Doug Parmenter (born 6 November 1987) is a British musician, songwriter, record producer and film-maker from Reading, Berkshire, England.

Parmenter learned to play the piano at a young age. Before reaching his twelfth birthday, he had already become an accomplished pianist, violinist and clarinettist, although he lacked the drive to pursue music as a career. After teaching himself to play the bass guitar, he began to collaborate and write with others, later developing his skills on the other side of the mixing desk.
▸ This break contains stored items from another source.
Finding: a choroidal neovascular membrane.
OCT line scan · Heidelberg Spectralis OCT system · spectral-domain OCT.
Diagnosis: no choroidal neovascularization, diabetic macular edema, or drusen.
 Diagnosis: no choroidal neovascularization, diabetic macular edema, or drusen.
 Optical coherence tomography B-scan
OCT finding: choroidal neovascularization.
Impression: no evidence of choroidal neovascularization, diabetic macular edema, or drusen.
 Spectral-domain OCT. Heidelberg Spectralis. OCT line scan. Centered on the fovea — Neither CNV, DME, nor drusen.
Parmenter is half of the duo The Idles, a partnership formed with the guitarist and pianist Joseph Fuller, who frequently gigged and collaborated with other musicians in Reading, Berkshire. They developed a countrywide fan base after receiving national airplay on BBC Radio 1. Together they championed the music scenes of Reading and nearby communities.
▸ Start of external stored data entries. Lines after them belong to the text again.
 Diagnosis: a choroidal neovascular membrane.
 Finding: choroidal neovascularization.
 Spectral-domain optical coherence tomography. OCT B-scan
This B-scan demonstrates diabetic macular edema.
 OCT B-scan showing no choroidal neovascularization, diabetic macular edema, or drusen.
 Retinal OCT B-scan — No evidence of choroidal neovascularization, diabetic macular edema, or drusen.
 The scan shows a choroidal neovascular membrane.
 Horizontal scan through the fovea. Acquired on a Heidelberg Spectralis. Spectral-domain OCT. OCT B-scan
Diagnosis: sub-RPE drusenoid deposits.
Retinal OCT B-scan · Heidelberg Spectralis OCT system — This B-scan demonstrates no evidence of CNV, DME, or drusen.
Since appearing on Later... with Jools Holland, Parmenter has performed and collaborated with John Power, KT Tunstall and Jack White.

==Glastonbury Festival==
Parmenter's most infamous performance was as the unofficial opening act of the Glastonbury Festival 2003. The Idles had been asked to perform the sound check for the Jazz World stage on the Thursday, whilst the main stages open officially on the Friday. After drinking too much Brothers Pear Cider before the set, he ran across the stage, failed to negotiate the drum kit, and was stretchered off stage with a suspected broken leg. Subsequent medical inspection revealed a sprained ankle. He went on later in the weekend to play an unannounced set on The Left Field stage.

==Retirement From the Music Industry==
Despite the wide global audience his work has reached, Parmenter has consistently shunned fame and fought to maintain what he describes as "a regular lifestyle". Since 2010, he has begun to formalise his retirement from the music industry.

He is a dedicated member of his local Neighborhood Watch scheme, routinely assisting local police with investigations into public disturbances. Most recently, he has made CCTV footage available to ongoing inquiries.